The impact of the collapse of the crypto currency market on wider client portfolios “is only just beginning to be felt”, according to David Jane, multi-asset investor at Premier Miton.
He said: “It is easy to think of the whole Bitcoin/crypto sphere as an amusing sideshow to financial markets. However, the impact of its ongoing collapse may be more widespread than it first seems.
"The most obvious effect is a wealth effect on other markets and consumer spending. It is known that a lot of the stimulus sent out by governments during the lockdowns found its way into crypto. In many cases, this money was leveraged into other assets. The paper gains would have led to additional consumption. This is now reversing. There is certainly potential for a negative wealth effect and its scale could be material.
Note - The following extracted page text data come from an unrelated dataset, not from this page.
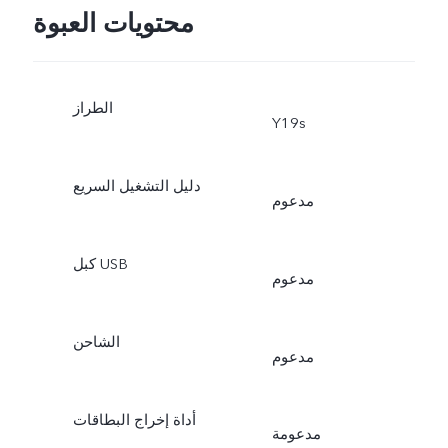
محتويات العبوة
الطراز
Y19s
دليل التشغيل السريع
مدعوم
كبل USB
مدعوم
الشاحن
مدعوم
أداة إخراج البطاقات
مدعومة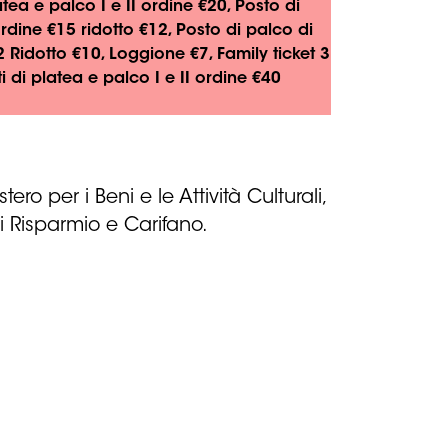
atea e palco I e II ordine €20, Posto di
ordine €15 ridotto €12, Posto di palco di
2 Ridotto €10, Loggione €7, Family ticket 3
ti di platea e palco I e II ordine €40
ro per i Beni e le Attività Culturali,
i Risparmio e Carifano.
"The consequences of the crypto crash might be much more widespread than the simple wealth effect. Most crypto now is held on crypto exchanges. These exchanges offer leverage, like stockbroker accounts. A customer deposits money but is able, for a fee, to borrow to buy materially more assets.
"At the same time, customers are able to deposit their crypto assets for an interest payment. This is a form of time deposit or perhaps a stock lending scheme. Interest rates on these deposits can be very high. These exchanges are, to all intents and purposes, banks. They take deposits, offer lending and so on. The big problem here is that they are very opaque and more entangled with the mainstream financial system than seems apparent.”
The wealth effect to which he refers is the notion that as crypto investors note the losses they have made on those assets, they feel poorer, and rein in spending and investment in other areas, thereby impacting the performance of mainstream financial assets.
But Jane said the impact could be broader than that. He added: “Total losses in crypto since the 2021 peak are estimated at over $2tn, which is certainly a material sum and around 8 per cent of US GDP ($23tn as at December 2021). Arguably, we are only at the beginning of the unravelling process and the knock-on effects onto mainstream financial markets might only just be beginning to be felt. We remain very cautious at present and are running defensive portfolios, at least until we are able to scale the impacts of this and other consequences of monetary tightening on the economy and financial markets.”